§ **Problem description**: Wherever "Document" turns up in the entries, copy out the line that holds it.

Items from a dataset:
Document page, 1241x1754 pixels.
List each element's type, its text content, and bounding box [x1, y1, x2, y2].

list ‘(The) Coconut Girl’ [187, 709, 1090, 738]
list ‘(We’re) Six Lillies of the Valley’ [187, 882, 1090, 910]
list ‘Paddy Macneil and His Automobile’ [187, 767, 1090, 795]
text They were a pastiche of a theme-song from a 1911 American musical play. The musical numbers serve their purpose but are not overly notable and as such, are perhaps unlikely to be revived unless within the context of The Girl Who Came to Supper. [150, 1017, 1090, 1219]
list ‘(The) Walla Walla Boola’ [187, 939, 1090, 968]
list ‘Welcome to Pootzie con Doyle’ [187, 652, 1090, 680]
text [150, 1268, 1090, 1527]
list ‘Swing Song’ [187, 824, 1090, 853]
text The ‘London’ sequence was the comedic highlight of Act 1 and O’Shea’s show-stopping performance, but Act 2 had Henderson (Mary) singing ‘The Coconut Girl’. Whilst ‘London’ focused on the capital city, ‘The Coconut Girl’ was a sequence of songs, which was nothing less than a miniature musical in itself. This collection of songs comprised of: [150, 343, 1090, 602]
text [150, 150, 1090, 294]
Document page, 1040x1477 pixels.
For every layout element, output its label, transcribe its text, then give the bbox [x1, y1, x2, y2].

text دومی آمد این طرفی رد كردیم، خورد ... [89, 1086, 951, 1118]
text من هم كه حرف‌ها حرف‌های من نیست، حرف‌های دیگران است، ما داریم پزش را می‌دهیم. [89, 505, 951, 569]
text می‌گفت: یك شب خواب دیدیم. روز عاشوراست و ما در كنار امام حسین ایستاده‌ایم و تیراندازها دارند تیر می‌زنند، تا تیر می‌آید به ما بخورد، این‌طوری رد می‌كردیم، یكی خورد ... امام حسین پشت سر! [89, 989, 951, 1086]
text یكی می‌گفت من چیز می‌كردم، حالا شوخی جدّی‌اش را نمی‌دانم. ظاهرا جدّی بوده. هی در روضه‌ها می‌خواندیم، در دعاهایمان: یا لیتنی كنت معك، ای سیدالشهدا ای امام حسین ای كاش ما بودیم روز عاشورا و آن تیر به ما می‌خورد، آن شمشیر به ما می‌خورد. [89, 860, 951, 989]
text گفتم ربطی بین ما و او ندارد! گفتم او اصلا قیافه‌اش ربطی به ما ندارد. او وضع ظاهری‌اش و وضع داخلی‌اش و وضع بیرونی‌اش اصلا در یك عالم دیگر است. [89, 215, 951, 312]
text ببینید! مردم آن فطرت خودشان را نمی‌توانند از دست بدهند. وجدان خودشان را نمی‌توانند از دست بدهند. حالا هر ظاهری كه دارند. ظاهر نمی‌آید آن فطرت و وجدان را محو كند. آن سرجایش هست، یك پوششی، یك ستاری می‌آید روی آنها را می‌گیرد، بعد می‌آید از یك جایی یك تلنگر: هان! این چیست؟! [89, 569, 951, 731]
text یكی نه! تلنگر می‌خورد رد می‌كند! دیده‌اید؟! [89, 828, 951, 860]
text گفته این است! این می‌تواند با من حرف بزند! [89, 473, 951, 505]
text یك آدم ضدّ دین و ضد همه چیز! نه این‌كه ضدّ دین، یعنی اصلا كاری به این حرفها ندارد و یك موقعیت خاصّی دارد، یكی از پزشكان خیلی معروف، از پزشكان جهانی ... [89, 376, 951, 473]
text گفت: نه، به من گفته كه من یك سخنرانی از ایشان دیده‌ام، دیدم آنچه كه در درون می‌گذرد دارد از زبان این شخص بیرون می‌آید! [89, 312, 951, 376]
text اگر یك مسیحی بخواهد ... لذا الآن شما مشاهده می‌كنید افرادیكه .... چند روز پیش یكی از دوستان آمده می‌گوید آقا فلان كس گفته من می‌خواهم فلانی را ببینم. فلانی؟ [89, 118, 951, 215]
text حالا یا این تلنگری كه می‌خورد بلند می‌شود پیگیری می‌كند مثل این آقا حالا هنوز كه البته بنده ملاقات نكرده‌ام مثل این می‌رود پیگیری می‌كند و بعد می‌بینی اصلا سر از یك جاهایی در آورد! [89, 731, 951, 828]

§ **Solution for this task**:
Document page, 1241x1754 pixels.
Document page, 1040x1477 pixels.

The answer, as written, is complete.